Waiting for Tundra Swans

Any day now tundra swans will move through western Pennsylvania on their way south to the Chesapeake. 

A flock usually flies over my house at night in early November.  I know they’re overhead when I hear them calling as they fly, a “woo-ing” sound that resembles the voices of children playing in the distance.  If I’m lucky, I’m already outdoors and can see them illuminated from below by the city lights.  Otherwise I race for the door, burst outside in the dark – and usually miss them.

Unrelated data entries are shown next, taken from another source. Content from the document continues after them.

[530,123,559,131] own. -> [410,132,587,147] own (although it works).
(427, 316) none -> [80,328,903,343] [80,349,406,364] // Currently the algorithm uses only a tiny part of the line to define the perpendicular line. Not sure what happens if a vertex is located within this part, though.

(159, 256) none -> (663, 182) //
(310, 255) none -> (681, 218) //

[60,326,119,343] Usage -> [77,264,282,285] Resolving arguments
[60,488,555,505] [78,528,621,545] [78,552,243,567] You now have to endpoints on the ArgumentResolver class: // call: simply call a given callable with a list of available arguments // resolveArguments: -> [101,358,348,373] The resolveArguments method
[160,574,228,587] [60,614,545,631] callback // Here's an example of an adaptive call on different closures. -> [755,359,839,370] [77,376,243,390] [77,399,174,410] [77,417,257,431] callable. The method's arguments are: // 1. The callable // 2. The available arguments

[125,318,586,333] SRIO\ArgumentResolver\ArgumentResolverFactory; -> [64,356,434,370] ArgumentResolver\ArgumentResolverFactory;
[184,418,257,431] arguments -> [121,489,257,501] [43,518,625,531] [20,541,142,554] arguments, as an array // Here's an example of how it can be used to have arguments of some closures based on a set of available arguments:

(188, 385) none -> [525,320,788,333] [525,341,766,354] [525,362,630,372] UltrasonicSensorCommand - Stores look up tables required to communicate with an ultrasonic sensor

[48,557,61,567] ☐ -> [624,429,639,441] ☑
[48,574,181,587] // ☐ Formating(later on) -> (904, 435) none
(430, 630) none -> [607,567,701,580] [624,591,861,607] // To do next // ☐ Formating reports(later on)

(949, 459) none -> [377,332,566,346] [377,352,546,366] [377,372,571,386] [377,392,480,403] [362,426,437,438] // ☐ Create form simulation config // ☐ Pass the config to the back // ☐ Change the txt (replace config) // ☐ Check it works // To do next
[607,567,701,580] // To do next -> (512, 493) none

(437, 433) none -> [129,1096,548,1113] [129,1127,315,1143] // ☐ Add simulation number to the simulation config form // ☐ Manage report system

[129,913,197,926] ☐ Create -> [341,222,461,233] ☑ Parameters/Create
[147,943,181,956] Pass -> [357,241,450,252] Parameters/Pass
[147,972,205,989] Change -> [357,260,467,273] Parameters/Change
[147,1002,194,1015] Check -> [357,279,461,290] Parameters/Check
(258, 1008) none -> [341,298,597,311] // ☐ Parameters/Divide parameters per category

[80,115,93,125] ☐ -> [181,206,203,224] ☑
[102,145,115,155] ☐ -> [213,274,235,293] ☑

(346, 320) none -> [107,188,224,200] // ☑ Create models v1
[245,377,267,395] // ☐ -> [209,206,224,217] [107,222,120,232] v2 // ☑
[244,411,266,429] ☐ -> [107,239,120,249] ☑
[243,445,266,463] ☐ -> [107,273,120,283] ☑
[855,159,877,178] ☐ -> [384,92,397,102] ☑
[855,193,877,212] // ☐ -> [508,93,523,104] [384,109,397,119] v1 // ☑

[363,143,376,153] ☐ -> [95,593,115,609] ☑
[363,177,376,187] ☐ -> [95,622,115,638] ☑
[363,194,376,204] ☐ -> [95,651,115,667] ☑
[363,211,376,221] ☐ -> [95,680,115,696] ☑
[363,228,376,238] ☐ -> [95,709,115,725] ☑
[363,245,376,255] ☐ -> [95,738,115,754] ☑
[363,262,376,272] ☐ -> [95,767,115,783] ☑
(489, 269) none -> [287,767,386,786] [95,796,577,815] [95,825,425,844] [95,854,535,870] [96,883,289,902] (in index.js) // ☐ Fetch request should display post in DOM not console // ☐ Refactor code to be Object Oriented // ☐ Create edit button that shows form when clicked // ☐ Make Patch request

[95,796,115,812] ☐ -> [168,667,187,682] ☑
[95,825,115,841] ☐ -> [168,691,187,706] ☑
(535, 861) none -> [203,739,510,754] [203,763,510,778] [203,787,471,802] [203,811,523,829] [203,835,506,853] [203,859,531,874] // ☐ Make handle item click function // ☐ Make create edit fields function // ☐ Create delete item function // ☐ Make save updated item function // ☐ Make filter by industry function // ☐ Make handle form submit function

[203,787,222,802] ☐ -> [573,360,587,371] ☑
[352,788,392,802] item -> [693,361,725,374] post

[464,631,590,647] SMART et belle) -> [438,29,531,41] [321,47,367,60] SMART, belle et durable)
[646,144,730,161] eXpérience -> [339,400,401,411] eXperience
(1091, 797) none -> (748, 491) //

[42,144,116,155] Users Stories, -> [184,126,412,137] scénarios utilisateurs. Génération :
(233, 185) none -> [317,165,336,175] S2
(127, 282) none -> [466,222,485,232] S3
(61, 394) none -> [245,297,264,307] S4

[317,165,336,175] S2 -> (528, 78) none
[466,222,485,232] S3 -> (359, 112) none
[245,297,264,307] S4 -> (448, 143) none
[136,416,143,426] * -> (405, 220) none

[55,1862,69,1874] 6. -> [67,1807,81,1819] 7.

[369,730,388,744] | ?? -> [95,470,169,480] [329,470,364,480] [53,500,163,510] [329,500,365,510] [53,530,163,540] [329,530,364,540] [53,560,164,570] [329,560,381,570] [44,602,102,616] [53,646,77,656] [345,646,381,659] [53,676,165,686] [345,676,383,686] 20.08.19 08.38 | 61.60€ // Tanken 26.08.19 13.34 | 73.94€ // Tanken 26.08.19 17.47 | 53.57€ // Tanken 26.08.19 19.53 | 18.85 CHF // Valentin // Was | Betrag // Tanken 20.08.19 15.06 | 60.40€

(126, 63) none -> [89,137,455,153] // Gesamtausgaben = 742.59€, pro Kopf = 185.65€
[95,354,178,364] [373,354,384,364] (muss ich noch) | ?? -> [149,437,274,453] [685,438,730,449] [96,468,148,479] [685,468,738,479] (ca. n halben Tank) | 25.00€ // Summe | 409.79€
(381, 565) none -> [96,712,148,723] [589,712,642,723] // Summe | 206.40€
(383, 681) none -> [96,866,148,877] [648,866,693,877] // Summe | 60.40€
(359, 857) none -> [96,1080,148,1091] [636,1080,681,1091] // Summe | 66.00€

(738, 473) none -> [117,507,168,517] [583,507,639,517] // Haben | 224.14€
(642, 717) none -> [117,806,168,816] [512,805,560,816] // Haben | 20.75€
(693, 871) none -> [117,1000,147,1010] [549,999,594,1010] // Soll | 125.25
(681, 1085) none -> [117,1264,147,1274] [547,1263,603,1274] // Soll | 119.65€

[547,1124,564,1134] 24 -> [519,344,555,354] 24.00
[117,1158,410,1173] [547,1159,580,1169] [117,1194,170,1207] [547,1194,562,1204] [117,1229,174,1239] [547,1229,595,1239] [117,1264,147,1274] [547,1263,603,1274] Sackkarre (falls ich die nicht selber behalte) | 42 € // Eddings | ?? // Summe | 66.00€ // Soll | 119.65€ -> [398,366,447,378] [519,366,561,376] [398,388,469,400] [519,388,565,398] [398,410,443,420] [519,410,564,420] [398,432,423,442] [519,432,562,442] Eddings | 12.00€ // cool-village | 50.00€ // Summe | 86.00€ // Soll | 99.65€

Tundra swans hold a particular fascination for me because they rarely spend any time near Pittsburgh.  Those seen overhead in the fall generally spend the summer breeding in Canada’s Northwest Territory and Alaska’s North Slope.  In autumn they fly south and east across Canada, the Great Lakes and Pennsylvania, destined for Chesapeake Bay and North Carolina – a journey that covers 3,600 miles and takes about 12 weeks. 

I will never forget the time I watched a flock of tundra swans land at dusk on Yellow Creek Lake in Indiana County.  I was sitting in the Waterfowl Observatory blind, unable to see the sky.  Snow had started falling when I heard the voices of swans overhead.  As they came into view they circled once then, one after the other, they cupped their wings and landed in a gliding V on the lake.  What a beautiful thing.

Come, swans!

(photo by Chuck Tague)

1 thought on “Waiting for Tundra Swans

  1. I’m a transplanted Pittsburgher–from Sewickley actually–now living in Chesapeake County (Columbia, Maryland, southwest of Baltimore). I saw my first Tundra Swans in the winter at Pymatuning and Presque Isle in the early 60s–they were called Whistling Swans in those days. They were also a special treat, since as your posting notes, they do not often light in Western Pennsylvania. Now I can see scores of this majestic bird in the late fall and winter at Eastern Neck National Wildlife Refuge near Chestertown, Maryland, on the Eastern Shore. A special treat this time of year is hearing their somewhat eerie flight calls overhead at night.

    Like many areas, we have a year-round population of Mute Swans. These have escaped into the wild from captivity. There is quite a heated debate about the Maryland Department of Natural Resources’ plan to eliminate some of this species, supposedly because they consume a great amount of bay grasses. I am personally quite opposed to this idea–live and let live, I say.

    Enjoyed your postings about Red-tailed Hawk, the most common hawk in the Sewickley area when I was growing up and one of my all-time favorite birds.